EXCERPT PROVIDED:
Performance improvements - mostly in `curry` #57

mrocklin · 2013-10-31T21:16:06Z

Edit: This PR has grown (sorry) to include various performance improvements. At times they sacrifice clarity and in rare cases correctness (see mrocklin@6ba6737) but small operations like first, second, and curry(get) run significantly faster in the common case. I often use these functions inside of map on large datasets so this is, I think worth looking into.

I list performance improvements in some of the commits. I also have included benchmarks in bench/. I use nosetests on individual files while benchmarking.

Original description follows.

In #52 I leveraged the inspect module to catch more errors in curried functions before execution. Unfortunately when the same curried function is called many times (for example if it is mapped onto a list) then this results in very many inspect calls. These are both expensive and needless.

A simple fix is to memoize the function that calls inspect. This performs well in practice but introduces a potential memory leak. Alternatives might include introducing some additional state into curry or implementing a fixed-sized dictionary for use as an LRU cache in memoize.

Edit: I've extended this PR with a small fix to memoize. We now ask forgiveness, not permission, when dealing with non-hashable inputs to memoized functions. This results in a significant speed improvement for memoized functions.

In general this PR reduces the overhead of using transformed functions. This is significant when transforming lightweight functions like get.

This makes getting elements from tuples and lists much faster but significantly slows down getting elements from iterators I believe that first(indexable) occurs more frequently in common operations.

benchmarking with bench/test_curry.py Before: Ran 1 test in 0.246s After: Ran 1 test in 0.183s

Follows Ask foregiveness, not permission principle benchmarking with bench/test_curry.py Before: Ran 1 test in 0.183s After: Ran 1 test in 0.122s

If we know that we only need one more argument then we return a `partial` object rather than a `curry`. This is done for performance reasons

For example the following no longer works >>> from toolz.curried import get >>> get(1)(default=None)(data) But curried get *is* about 20% faster Before: Ran 1 test in 0.085s After: Ran 1 test in 0.067s

…o memoize-curry-inspect

mrocklin · 2013-11-02T01:41:25Z

I've updated this. Performance of first, second, memoize, and curry(foo) are all substantially improved. Some ugliness was added.

eriknw · 2013-11-02T03:10:50Z

toolz/itertoolz/core.py

+    try:
+        return seq[1]
+    except TypeError:
+        return nth(1, seq)


We know this will raise an exception in nth that will need to be caught, which is relatively costly, so might as well do the following here instead of calling nth(1, seq):

return next(itertools.islice(iter(x), 1, None))

Looks like I've really just edited first and second to be copies of nth. Maybe both should be partials on nth.

SUPPLIED RECORDS:
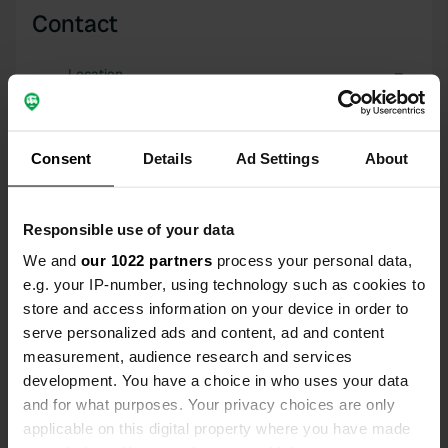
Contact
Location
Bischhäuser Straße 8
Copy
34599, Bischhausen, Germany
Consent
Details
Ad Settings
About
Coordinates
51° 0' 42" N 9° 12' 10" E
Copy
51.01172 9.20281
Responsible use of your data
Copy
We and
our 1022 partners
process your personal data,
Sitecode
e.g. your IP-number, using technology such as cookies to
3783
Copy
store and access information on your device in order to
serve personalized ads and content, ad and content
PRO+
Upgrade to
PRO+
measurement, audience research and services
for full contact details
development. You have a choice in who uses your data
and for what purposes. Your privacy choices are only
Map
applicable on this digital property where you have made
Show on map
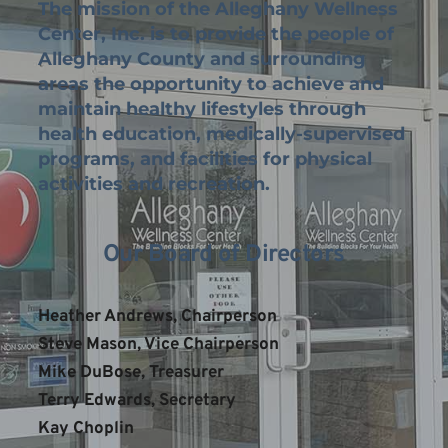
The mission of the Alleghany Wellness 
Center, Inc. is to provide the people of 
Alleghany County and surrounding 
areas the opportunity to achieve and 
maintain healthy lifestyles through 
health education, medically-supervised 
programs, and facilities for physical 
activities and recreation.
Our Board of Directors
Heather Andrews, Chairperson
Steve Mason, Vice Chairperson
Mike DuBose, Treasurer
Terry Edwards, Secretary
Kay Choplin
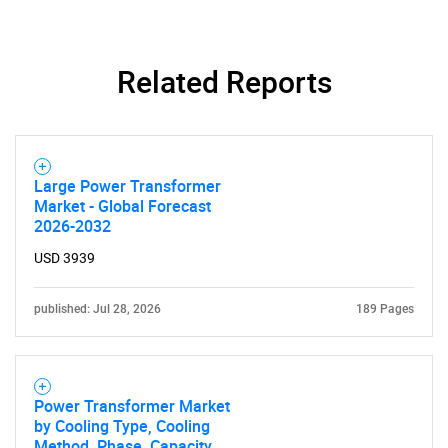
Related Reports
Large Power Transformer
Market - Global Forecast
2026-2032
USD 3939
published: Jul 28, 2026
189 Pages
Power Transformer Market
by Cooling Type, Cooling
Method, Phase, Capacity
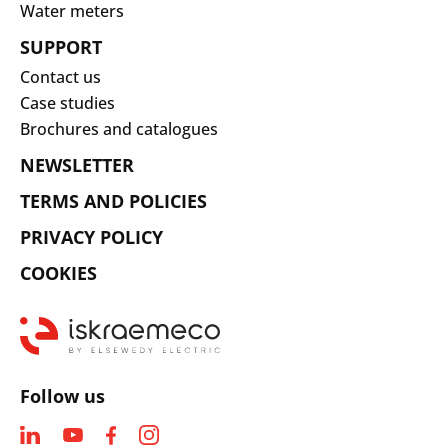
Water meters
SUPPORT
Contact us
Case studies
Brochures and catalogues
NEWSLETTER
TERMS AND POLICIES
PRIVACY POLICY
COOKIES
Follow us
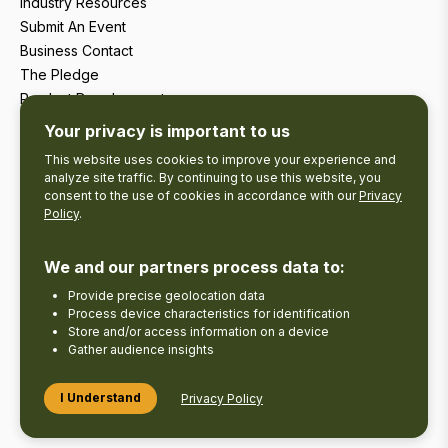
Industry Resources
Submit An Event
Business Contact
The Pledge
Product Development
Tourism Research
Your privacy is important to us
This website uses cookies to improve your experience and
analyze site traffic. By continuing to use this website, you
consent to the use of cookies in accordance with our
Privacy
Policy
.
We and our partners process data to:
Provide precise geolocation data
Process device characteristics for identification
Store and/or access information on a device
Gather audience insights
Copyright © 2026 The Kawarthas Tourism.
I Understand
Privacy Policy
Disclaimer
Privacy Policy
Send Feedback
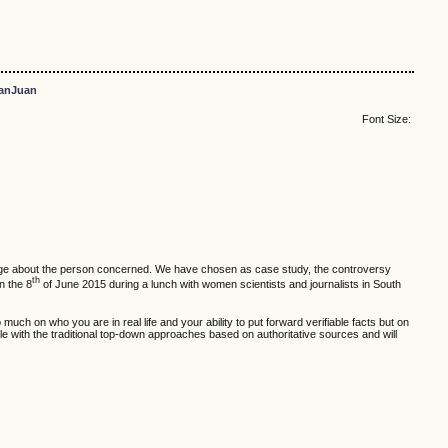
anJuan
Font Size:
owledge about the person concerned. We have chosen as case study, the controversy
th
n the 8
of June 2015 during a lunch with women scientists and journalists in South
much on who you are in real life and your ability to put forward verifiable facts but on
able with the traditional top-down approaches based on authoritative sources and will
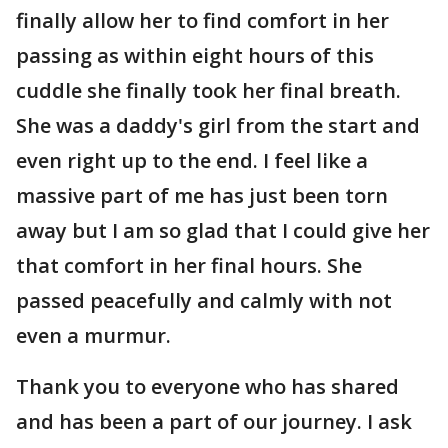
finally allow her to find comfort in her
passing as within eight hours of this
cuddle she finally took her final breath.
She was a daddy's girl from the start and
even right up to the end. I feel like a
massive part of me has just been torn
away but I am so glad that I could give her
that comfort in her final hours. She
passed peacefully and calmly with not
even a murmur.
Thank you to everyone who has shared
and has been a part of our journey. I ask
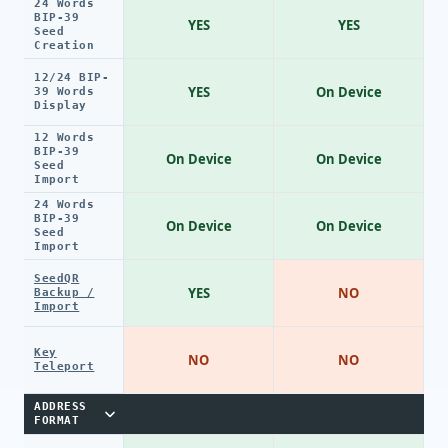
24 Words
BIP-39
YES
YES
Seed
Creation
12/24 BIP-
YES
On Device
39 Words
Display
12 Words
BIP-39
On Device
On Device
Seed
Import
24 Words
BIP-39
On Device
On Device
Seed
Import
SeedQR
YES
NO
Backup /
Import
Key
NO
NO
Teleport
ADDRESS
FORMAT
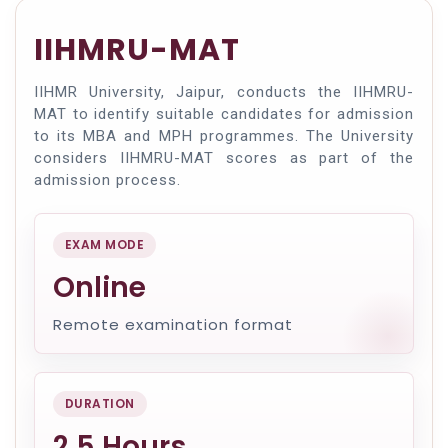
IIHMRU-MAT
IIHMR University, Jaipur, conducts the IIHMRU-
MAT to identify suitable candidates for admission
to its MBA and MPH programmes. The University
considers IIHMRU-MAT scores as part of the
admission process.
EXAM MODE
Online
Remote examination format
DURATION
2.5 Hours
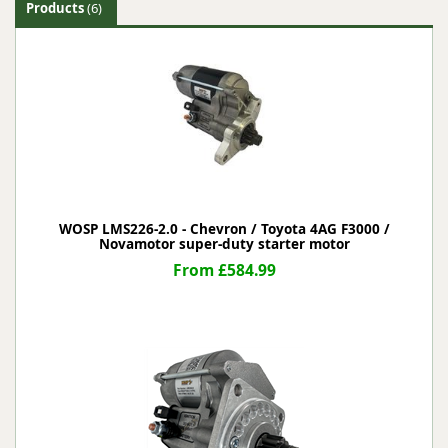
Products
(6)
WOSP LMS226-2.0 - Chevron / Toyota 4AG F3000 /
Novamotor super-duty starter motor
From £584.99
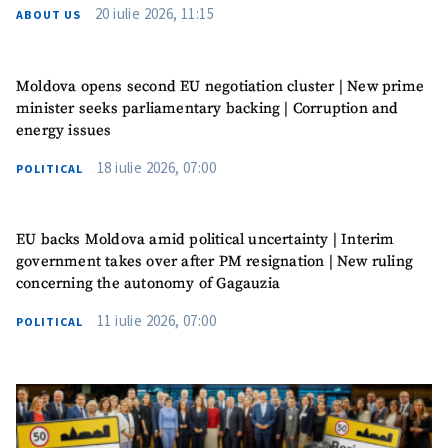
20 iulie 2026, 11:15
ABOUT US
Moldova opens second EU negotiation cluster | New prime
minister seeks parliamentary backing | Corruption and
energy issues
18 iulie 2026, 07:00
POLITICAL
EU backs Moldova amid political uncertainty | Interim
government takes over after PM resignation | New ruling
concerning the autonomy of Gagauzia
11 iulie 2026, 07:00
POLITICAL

WHAT YOU WILL DO:
a) Copy everything in the curry performance thread from "In #52 I leveraged" down to "expensive and needless." word for word.
b) In the curry performance thread, which functions does the November 2 update name as having substantially improved performance?
The records come from a different source than the curry performance thread.

TASK RESPONSES:
a)
In #52 I leveraged the inspect module to catch more errors in curried functions before execution. Unfortunately when the same curried function is called many times (for example if it is mapped onto a list) then this results in very many inspect calls. These are both expensive and needless.

b) first, second, memoize, curry(foo)